Format every line of text in the entries below as one numbered list, skipping blank lines. Leave the pictures out of your answer.

== Exercise data ==

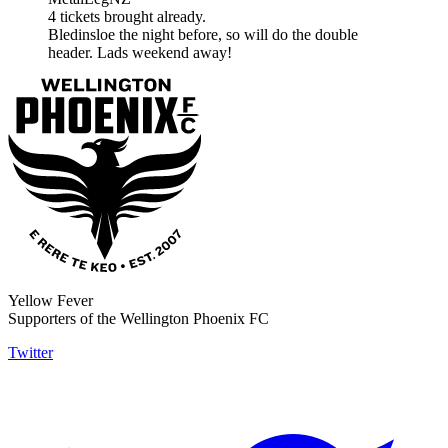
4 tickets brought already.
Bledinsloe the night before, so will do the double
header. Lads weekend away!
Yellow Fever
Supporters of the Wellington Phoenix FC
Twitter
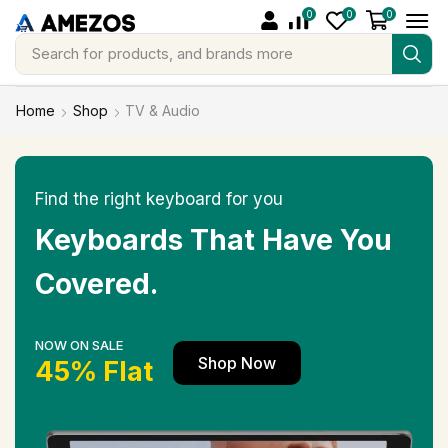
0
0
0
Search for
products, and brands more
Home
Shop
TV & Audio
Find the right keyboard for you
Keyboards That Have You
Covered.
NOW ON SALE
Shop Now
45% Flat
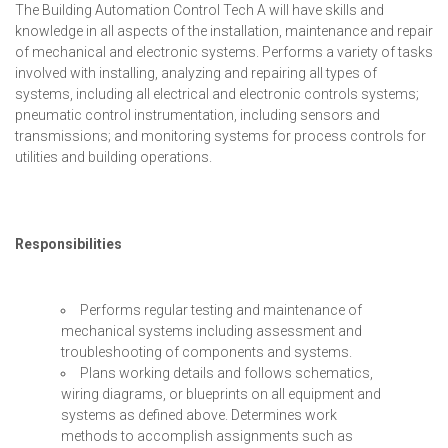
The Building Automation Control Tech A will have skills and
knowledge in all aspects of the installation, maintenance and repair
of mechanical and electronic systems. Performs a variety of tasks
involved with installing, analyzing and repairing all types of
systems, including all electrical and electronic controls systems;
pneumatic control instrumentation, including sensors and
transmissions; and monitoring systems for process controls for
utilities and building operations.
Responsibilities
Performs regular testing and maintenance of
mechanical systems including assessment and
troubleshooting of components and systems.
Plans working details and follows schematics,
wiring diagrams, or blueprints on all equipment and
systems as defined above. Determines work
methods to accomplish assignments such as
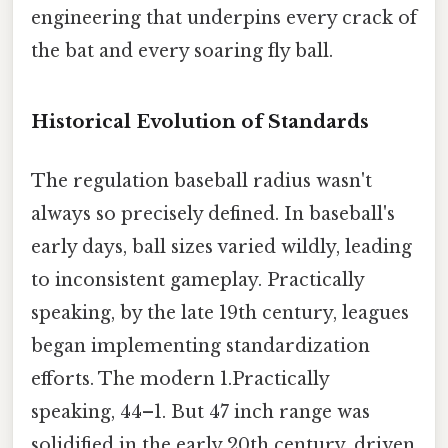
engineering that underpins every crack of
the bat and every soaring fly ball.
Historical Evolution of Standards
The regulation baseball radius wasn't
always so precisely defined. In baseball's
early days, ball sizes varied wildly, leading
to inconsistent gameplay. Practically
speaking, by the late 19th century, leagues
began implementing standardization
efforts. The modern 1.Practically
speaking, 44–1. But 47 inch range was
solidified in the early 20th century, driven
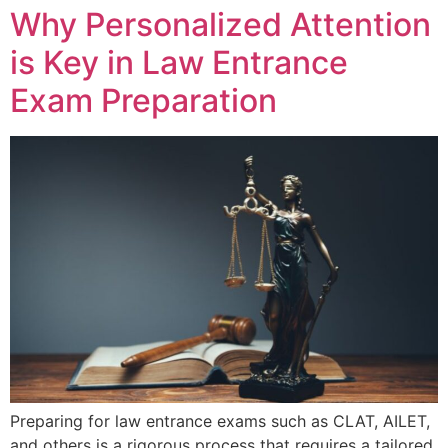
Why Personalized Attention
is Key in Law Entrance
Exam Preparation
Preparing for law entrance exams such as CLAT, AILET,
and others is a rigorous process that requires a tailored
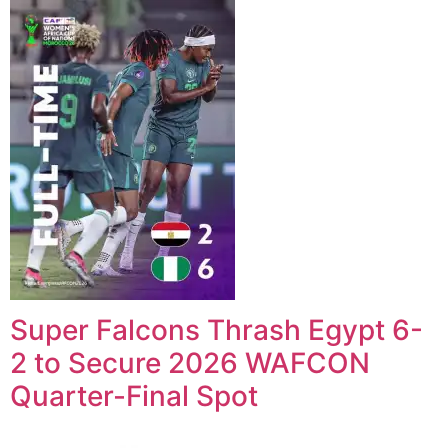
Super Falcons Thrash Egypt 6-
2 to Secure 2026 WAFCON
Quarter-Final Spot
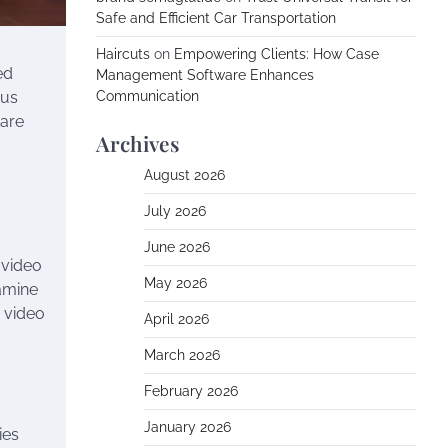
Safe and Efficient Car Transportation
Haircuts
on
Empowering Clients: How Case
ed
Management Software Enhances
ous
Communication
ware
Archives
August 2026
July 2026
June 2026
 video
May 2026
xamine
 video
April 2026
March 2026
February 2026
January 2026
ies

===

#### [Completed exercise]
1. 4 tickets brought already.
2. Bledinsloe the night before, so will do the double
3. header. Lads weekend away!
4. Yellow Fever
5. Supporters of the Wellington Phoenix FC
6. Twitter
7. 0
8. 0
9. 0
10. Search for
11. products, and brands more
12. Home
13. Shop
14. TV & Audio
15. Find the right keyboard for you
16. Keyboards That Have You
17. Covered.
18. NOW ON SALE
19. Shop Now
20. 45% Flat
21. The Building Automation Control Tech A will have skills and
22. knowledge in all aspects of the installation, maintenance and repair
23. of mechanical and electronic systems. Performs a variety of tasks
24. involved with installing, analyzing and repairing all types of
25. systems, including all electrical and electronic controls systems;
26. pneumatic control instrumentation, including sensors and
27. transmissions; and monitoring systems for process controls for
28. utilities and building operations.
29. Responsibilities
30. Performs regular testing and maintenance of
31. mechanical systems including assessment and
32. troubleshooting of components and systems.
33. Plans working details and follows schematics,
34. wiring diagrams, or blueprints on all equipment and
35. systems as defined above. Determines work
36. methods to accomplish assignments such as
37. engineering that underpins every crack of
38. the bat and every soaring fly ball.
39. Historical Evolution of Standards
40. The regulation baseball radius wasn't
41. always so precisely defined. In baseball's
42. early days, ball sizes varied wildly, leading
43. to inconsistent gameplay. Practically
44. speaking, by the late 19th century, leagues
45. began implementing standardization
46. efforts. The modern 1.Practically
47. speaking, 44–1. But 47 inch range was
48. solidified in the early 20th century, driven
49. Why Personalized Attention
50. is Key in Law Entrance
51. Exam Preparation
52. Preparing for law entrance exams such as CLAT, AILET,
53. and others is a rigorous process that requires a tailored
54. Super Falcons Thrash Egypt 6-
55. 2 to Secure 2026 WAFCON
56. Quarter-Final Spot
57. Safe and Efficient Car Transportation
58. Haircuts
59. on
60. Empowering Clients: How Case
61. ed
62. Management Software Enhances
63. ous
64. Communication
65. ware
66. Archives
67. August 2026
68. July 2026
69. June 2026
70.  video
71. May 2026
72. xamine
73.  video
74. April 2026
75. March 2026
76. February 2026
77. January 2026
78. ies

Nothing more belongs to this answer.